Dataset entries
● ● ● ● ●
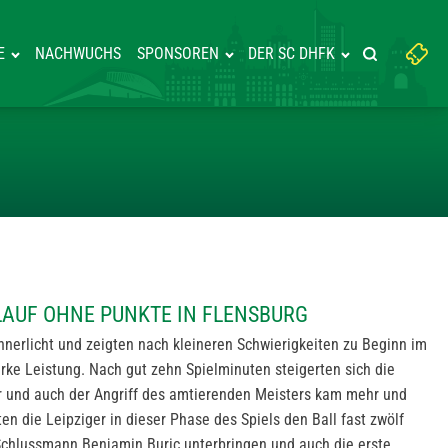
Suchbegriff
E
NACHWUCHS
SPONSOREN
DER SC DHFK
Suche starte
eingeben:
IM 5. ANLAUF OHNE PUNKTE IN 
LAUF OHNE PUNKTE IN FLENSBURG
nnerlicht und zeigten nach kleineren Schwierigkeiten zu Beginn im
arke Leistung. Nach gut zehn Spielminuten steigerten sich die
r und auch der Angriff des amtierenden Meisters kam mehr und
ten die Leipziger in dieser Phase des Spiels den Ball fast zwölf
Schlussmann Benjamin Buric unterbringen und auch die erste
● ● ● ● ●
- **About this exercise**: Write out the lines above word for word, but leave out the picture.

- **Solution for this problem**:
Suchbegriff
E
NACHWUCHS
SPONSOREN
DER SC DHFK
Suche starte
eingeben:
IM 5. ANLAUF OHNE PUNKTE IN 
LAUF OHNE PUNKTE IN FLENSBURG
nnerlicht und zeigten nach kleineren Schwierigkeiten zu Beginn im
arke Leistung. Nach gut zehn Spielminuten steigerten sich die
r und auch der Angriff des amtierenden Meisters kam mehr und
ten die Leipziger in dieser Phase des Spiels den Ball fast zwölf
Schlussmann Benjamin Buric unterbringen und auch die erste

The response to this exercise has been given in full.